Oscars lack ability to foster positive change

Not a single actor or actress of color received a nomination for an Academy Award in 2016, the second consecutive year in which this has happened. “#OscarsSoWhite,” a hashtag said to have been created by Broadway Black editor and former attorney April Reign, trended during the nomination season for two years in a row until the Academy broke expectations this January.

More actors and actresses of color received nominations this year than in any year in history, characterized by two lead role nominations and four for supporting roles. Nominees of color this year included Mahershala Ali for Moonlight and Denzel Washington for Fences.

In the United States, men and women of color historically receive 15 percent of leading film roles and make up 15 percent of Academy Award nominations. This would suggest that the lack of nominations for people of color in previous years is more representative of the industry itself rather than of the Academy.

Hollywood’s most noteworthy roles in 2015 and 2016, years where not one actor or actress of color received a nomination, were played by men and women of color: David Oyelowo, who played Dr. Martin Luther King, Jr. in 2015’s Selma, and Idris Elba, who played the enigmatic Commandant in 2016’s Beasts of No Nation, among countless others like the men who portrayed N.W.A. in the group’s 2015 biopic Straight Outta Compton. These past injustices, then, would appear to lie not within the film industry itself, but within the academy. Last year, 76 percent of academy voters were men and over 90 percent were white.

This year’s record number of nominations of actors and actresses of color comes at a time of heightening social tensions. President Donald Trump’s inauguration ushered in a new epoch of nativist policy—or, in Trump’s own words, an “America First” era.

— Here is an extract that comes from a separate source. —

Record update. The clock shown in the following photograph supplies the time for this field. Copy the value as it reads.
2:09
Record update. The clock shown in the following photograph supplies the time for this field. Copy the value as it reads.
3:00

The White House recently banned nationals from a number of countries across parts of East Africa and the Middle East from entering the United States, a decision that sent shockwaves through the country and immediately left its mark on the entertainment world. News outlets first reported that Asghar Farhadi, an Iranian film director nominated for Best Foreign Language Film for his work directing The Salesman, may not be able to enter the country to attend the award ceremony that is scheduled to happen on Feb. 26. The following day, Farhadi released a statement saying that he was actively choosing not to attend the ceremony in protest of Trump’s immigration ban, arguing that the ban’s only purpose is to keep Muslims from entering the country.

The record number of actors and actresses of color who received nominations this year does certainly mark a welcome change, but does little to soften the blow that the new administration is dealing to the country’s socioeconomic landscape. Despite the progress made toward a more diverse Academy Awards ceremony this year, it will be difficult for the industry as a whole to make any lasting change so long as marginalized communities in the United States and beyond remain under threat.